** Information supplied **
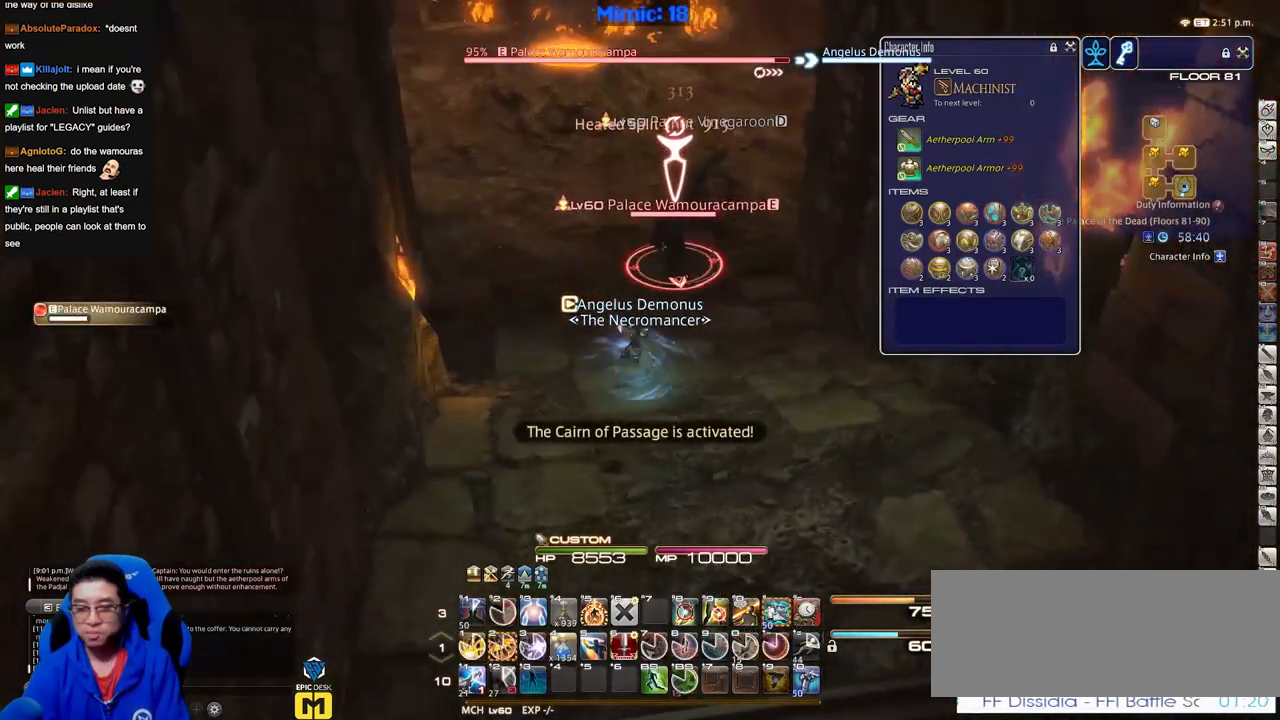
{"keys": ["a", "s"], "events": [[417, "a", "down"], [467, "s", "down"]]}
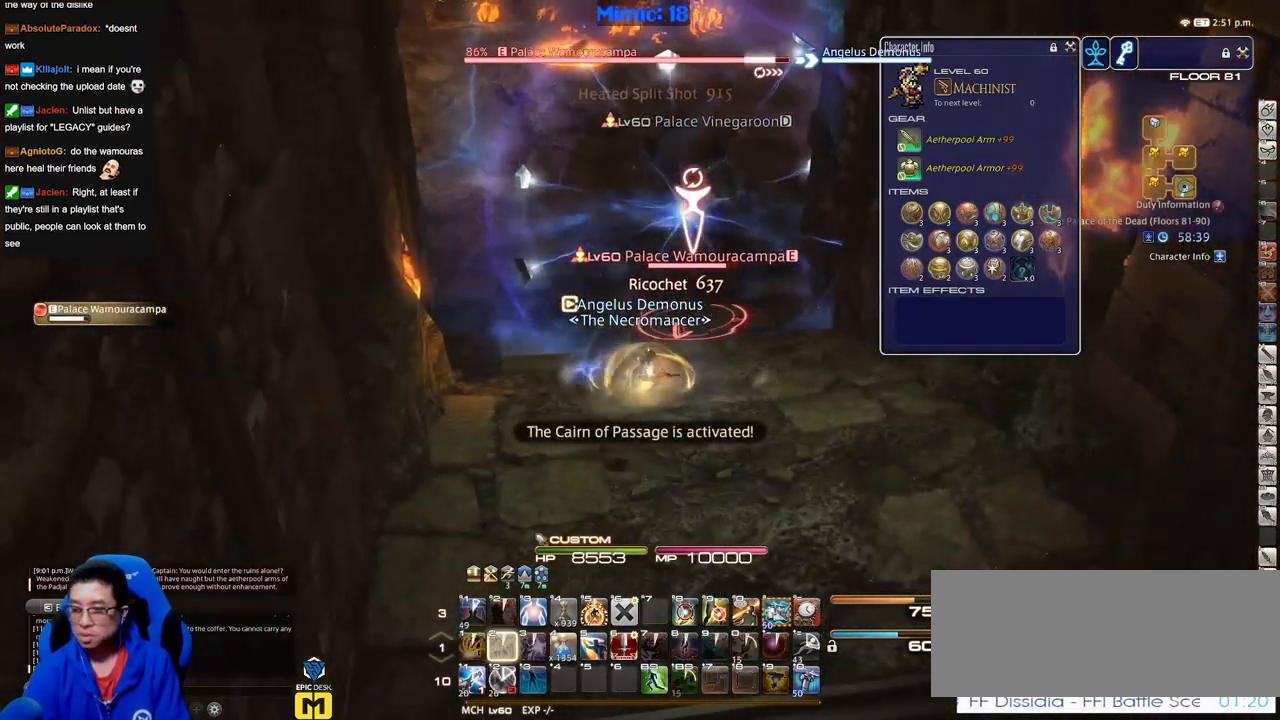
{"keys": ["s"], "events": [[67, "a", "up"], [67, "d", "down"], [250, "d", "up"]]}
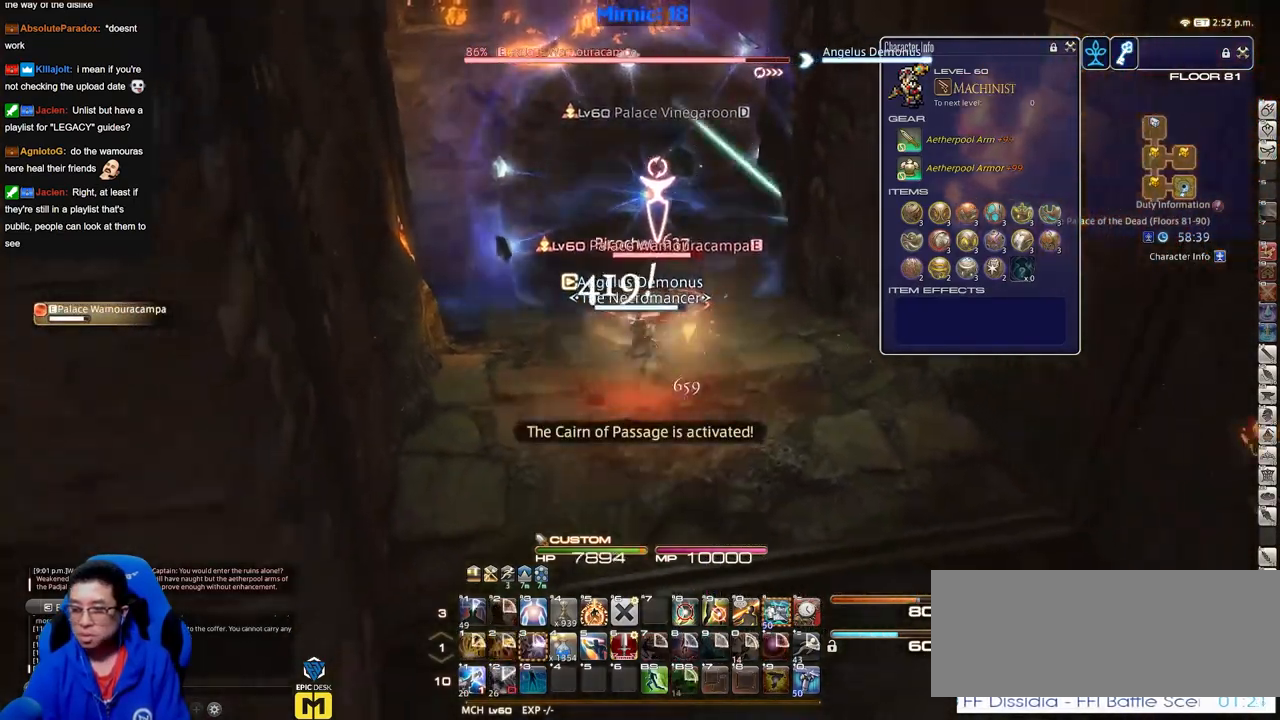
{"keys": ["s"], "events": [[33, "p", "down"], [133, "p", "up"]]}
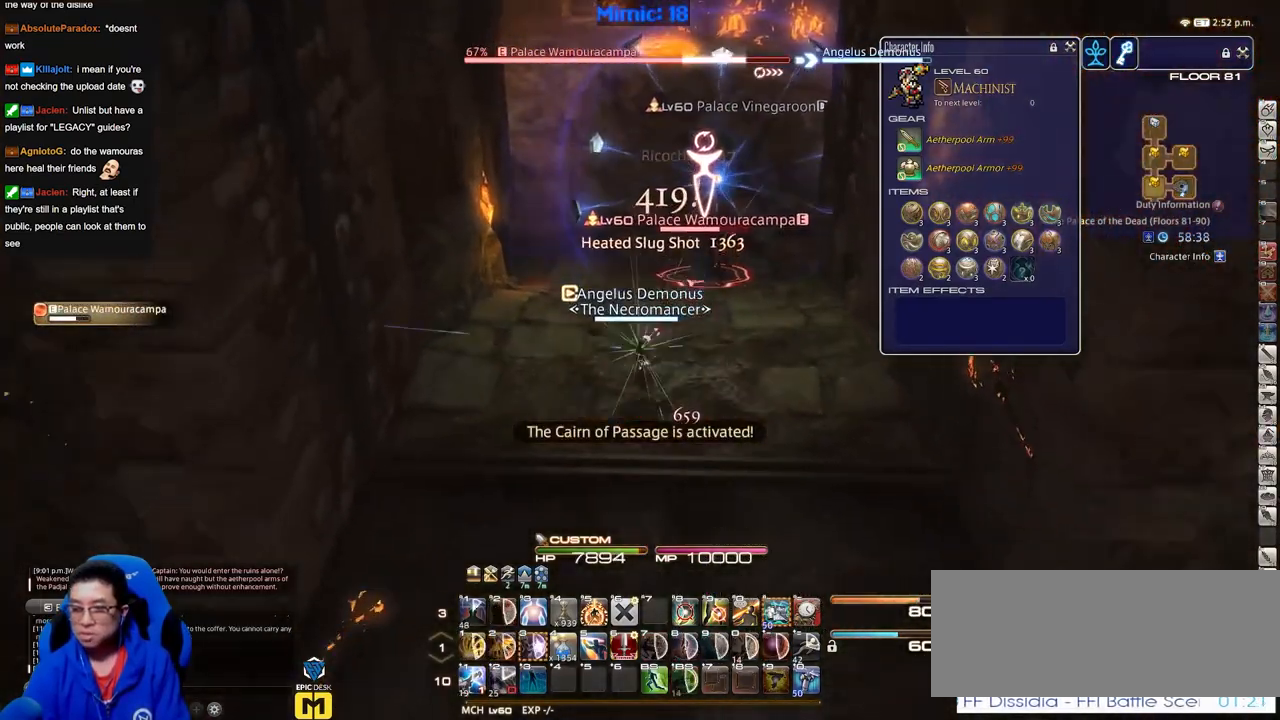
{"keys": ["a"], "events": [[150, "a", "down"], [284, "s", "up"]]}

** How to complete this task **
Every line above should be repeated exactly; pictures stay out of the copy.

** Solution for this exercise **
{"keys": ["a", "s"], "events": [[417, "a", "down"], [467, "s", "down"]]}
{"keys": ["s"], "events": [[67, "a", "up"], [67, "d", "down"], [250, "d", "up"]]}
{"keys": ["s"], "events": [[33, "p", "down"], [133, "p", "up"]]}
{"keys": ["a"], "events": [[150, "a", "down"], [284, "s", "up"]]}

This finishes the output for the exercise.